The worst of both worlds

15th June 2007 at 01:00
Graduate endowment fees could be abolished by spring, says Fiona Hyslop

FIONA HYSLOP's pledge this week to scrap graduate endowment fees with immediate effect could benefit as many as 50,000 current students, including those graduating this year.

The Education and Lifelong Learning Cabinet Secretary said not only did the fee impact on graduates as a "back-end" tuition fee, but the law prevented any of it going towards paying for learning or teaching at university. That made it "the worst of both worlds", she said.

She told MSPs on Wednesday that she planned to introduce a bill to abolish endowment fees in the autumn. If it receives the necessary backing from other parties, legislation could be in place by April 1 next year - the date when this year's graduates become liable to pay the fee.

The Liberal Democrats and Greens said they would support the abolition. But the Tories dismissed it as a "populist stunt" and Labour said the money saved could have been used as a "down payment" to employ more than 1,000 extra teachers.

Proposals to replace student loans with means-tested grants and reduce students' debt repayments were under consideration as part of the spending review, said Ms Hyslop. But the minority SNP administration will face greater difficulty in attracting political support for these measures.

The cost of abolishing the endowment fee is approximately pound;15 million net, but Ms Hyslop guaranteed that this money, which currently supports less well off students through bursaries and grants, would continue to be provided directly by the executive.

The graduate endowment was introduced by the previous Labour-Liberal Democrat coalition as a replacement for up-front tuition fees in 2002. But, in reality, it is only since 2005 that graduates have been liable to pay the pound;2,289 fee - and only once they are earning pound;17,000 a year.

Ms Hyslop argued that the fee had failed to promote social inclusion or remove barriers to widening access - priorities for the Cubie committee on student support.

"The fee is an example of policy where parties with different views adopted a compromise which has benefited no one," she said. "It has failed our graduates and their families by burdening them with excessive debt; it has failed vulnerable youngsters by creating financial barriers to accessing higher education; and it has failed the Scottish taxpayer by not raising the levels of income initially projected."

In the three years it had been in operation, two-thirds of those who were to pay the fee had not paid it back directly but had added it to their student loan.
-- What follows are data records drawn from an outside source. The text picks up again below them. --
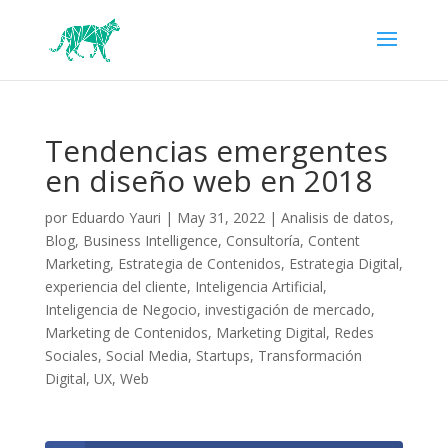
Tendencias emergentes
en diseño web en 2018
por
Eduardo Yauri
|
May 31, 2022
|
Analisis de datos
,
Blog
,
Business Intelligence
,
Consultoría
,
Content
Marketing
,
Estrategia de Contenidos
,
Estrategia Digital
,
experiencia del cliente
,
Inteligencia Artificial
,
Inteligencia de Negocio
,
investigación de mercado
,
Marketing de Contenidos
,
Marketing Digital
,
Redes
Sociales
,
Social Media
,
Startups
,
Transformación
Digital
,
UX
,
Web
The costs associated with the resulting interest rate subsidy meant that the taxpayer lost around one-third of all the income collected, Ms Hyslop added.

"As well as being inefficient, the graduate endowment is difficult to collect. From the graduates who were liable in April this year, more than 1,400 have still to respond to payment letters from the Student Awards Agency for Scotland. This is equivalent to almost pound;3 million in potential income."
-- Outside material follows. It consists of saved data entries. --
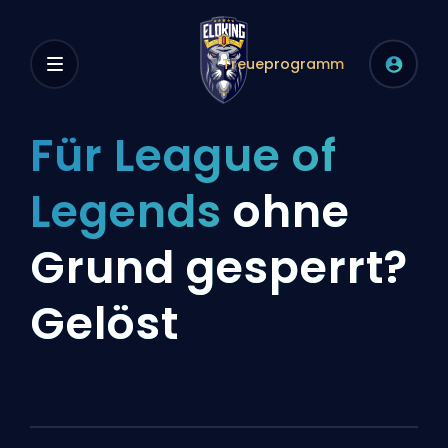
Treueprogramm
Für League of
Legends
ohne
Grund gesperrt?
Gelöst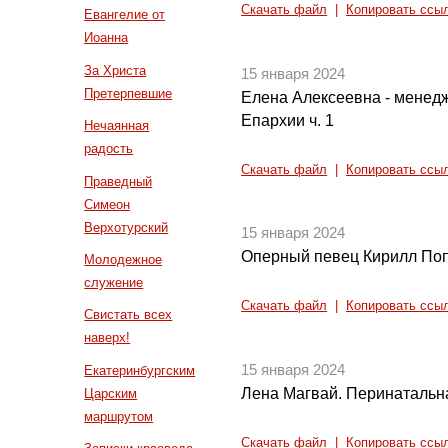
Скачать файл
|
Копировать ссы
Евангелие от
Иоанна
За Христа
15 января 2024
Претерпевшие
Елена Алексеевна - менед
Епархии ч. 1
Нечаянная
радость
Скачать файл
|
Копировать ссы
Праведный
Симеон
Верхотурский
15 января 2024
Оперный певец Кирилл По
Молодежное
служение
Скачать файл
|
Копировать ссы
Свистать всех
наверх!
15 января 2024
Екатеринбургским
Лена Магвай. Перинатальн
Царским
маршрутом
Скачать файл
|
Копировать ссы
Sir Muir Russell, convener of Universities Scotland, the body representing higher education principals, said. "We are happy to see the burden reduced - but this is a separate matter from funding the universities," he commented.

Universities Scotland want an increase of pound;168 million in real terms by way of investment in higher education by the end of three years, he said.

James Alex-ander, NUS Scotland president, welcomed the move but warned that it did not address student hardship. "Until the Government increases the amount of money students have to live on while they study, those without the backing of a wealthy family will continue to be forced into working long hours for low pay to the detriment of their studies.

"Non-traditional students will continue to abandon their courses before completion, and many will never enter higher education."